The questionnaire used in the study was the Psychological General Well-Being (PGWB) index. This measures the women's emotions, general health, relationship with their partners, lifestyle, outlook on life and the intensity of their desire for a child. The initial questionnaire was given before the women started treatment. The second questionnaire was administered just before egg retrieval because patients often express worry and anxiety at this point. Since questions were asked before the embryo transfer, the answers given could not be influenced by whether the treatment had been successful or not. However, it did not guarantee women answered truthfully, and did not give answers that were more positive than they felt.

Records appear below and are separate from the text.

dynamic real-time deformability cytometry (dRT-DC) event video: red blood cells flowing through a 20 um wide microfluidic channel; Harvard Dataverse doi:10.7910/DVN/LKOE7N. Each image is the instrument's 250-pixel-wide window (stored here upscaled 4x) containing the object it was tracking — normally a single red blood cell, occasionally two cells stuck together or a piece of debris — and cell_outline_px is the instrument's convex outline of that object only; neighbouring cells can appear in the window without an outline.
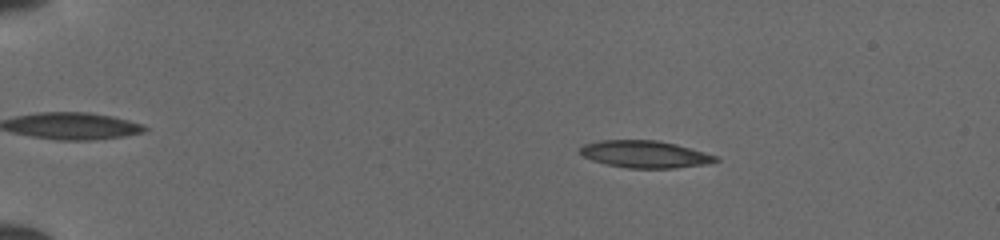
{"species": "common noctule bat (a hibernating species)", "species_latin": "Nyctalus noctula", "temperature_condition": "cold", "stored_images_in_passage": 46, "camera_frame_rate_fps": 3000, "um_per_image_px": 0.085, "animal": {"sex": "female", "body_mass_g": 19.5, "forearm_length_mm": 54.1}, "frame": {"image": 1, "passage_image": 5, "time_ms": 1.333, "image_size_px": [1000, 240], "cell_outline_px": [[720, 160], [700, 164], [672, 168], [628, 168], [608, 164], [584, 156], [580, 152], [580, 148], [584, 144], [604, 140], [656, 140], [688, 148], [716, 156]], "centroid_in_image_um": [54.77, 13.1], "position_along_channel_um": 30.2, "area_um2": 20.63}}
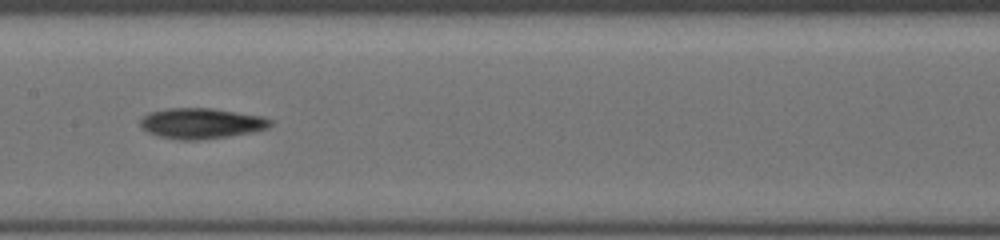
{"frame": {"image": 2, "passage_image": 23, "time_ms": 7.333, "image_size_px": [1000, 240], "cell_outline_px": [[272, 124], [268, 128], [252, 132], [228, 136], [196, 140], [180, 140], [160, 136], [148, 132], [140, 124], [140, 120], [144, 116], [152, 112], [168, 108], [212, 108], [260, 116], [272, 120]], "centroid_in_image_um": [17.12, 10.48], "position_along_channel_um": 190.3, "area_um2": 22.83}}
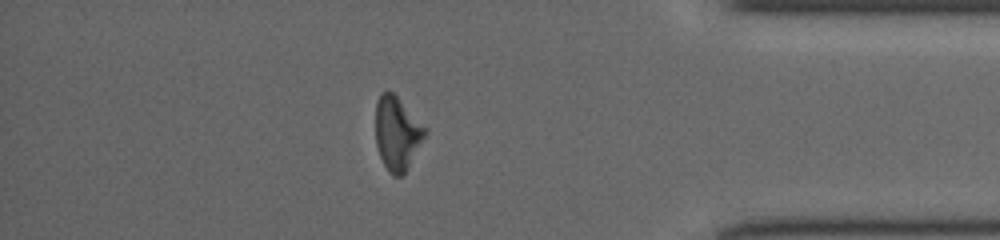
{"frame": {"image": 3, "passage_image": 40, "time_ms": 13.0, "image_size_px": [1000, 240], "cell_outline_px": [[428, 132], [404, 172], [400, 176], [392, 176], [388, 172], [380, 156], [376, 144], [376, 100], [380, 92], [388, 88], [428, 128]], "centroid_in_image_um": [33.75, 11.28], "position_along_channel_um": 401.5, "area_um2": 21.21}}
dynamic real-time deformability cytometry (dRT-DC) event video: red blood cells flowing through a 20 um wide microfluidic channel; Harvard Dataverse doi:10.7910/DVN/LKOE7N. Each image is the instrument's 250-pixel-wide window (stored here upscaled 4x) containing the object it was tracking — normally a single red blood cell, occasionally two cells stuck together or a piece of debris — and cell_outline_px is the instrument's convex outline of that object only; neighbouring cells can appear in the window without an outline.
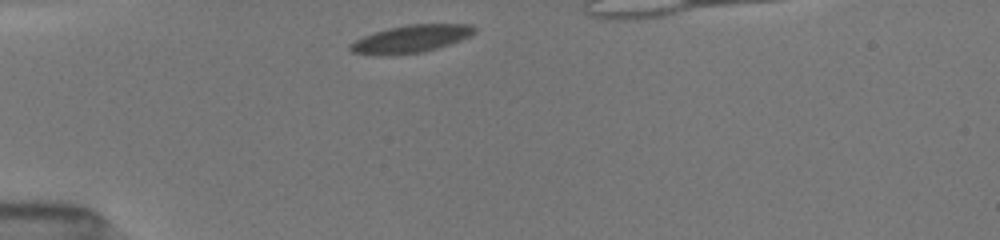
{"species": "common noctule bat (a hibernating species)", "species_latin": "Nyctalus noctula", "temperature_condition": "room temperature", "stored_images_in_passage": 35, "camera_frame_rate_fps": 3000, "um_per_image_px": 0.085, "animal": {"sex": "female", "body_mass_g": 19.5, "forearm_length_mm": 54.1}, "frame": {"image": 1, "passage_image": 1, "time_ms": 0.0, "image_size_px": [1000, 240], "cell_outline_px": [[476, 32], [468, 36], [448, 44], [436, 48], [420, 52], [380, 56], [352, 52], [348, 48], [356, 40], [364, 36], [388, 28], [408, 24], [472, 24], [476, 28]], "centroid_in_image_um": [34.92, 3.3], "position_along_channel_um": 50.1, "area_um2": 19.59}}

Past research does not agree as to whether stress and anxiety contribute to failure to achieve a pregnancy. Some studies suggest they do, and women have been cautioned it could hurt their chances of becoming pregnant. Though this study does not provide a definite answer, it does, due to its size and design, lend weight to the idea that stress and anxiety do not decrease a woman's chance of getting pregnant. Dr Lisbeth Anderheim, lead author of the paper, published in the journal Human Reproduction, stated, 'we can use these findings to reassure women, and this information should, in itself, help to reduce their stress and worry'.



Though stress may not be linked to the outcome of IVF, it is a 'very real factor throughout the infertility process and the psychological and emotional distress caused affects every part of a couple's life', according to Infertility Network UK, a national organisation providing help and support to infertility sufferers.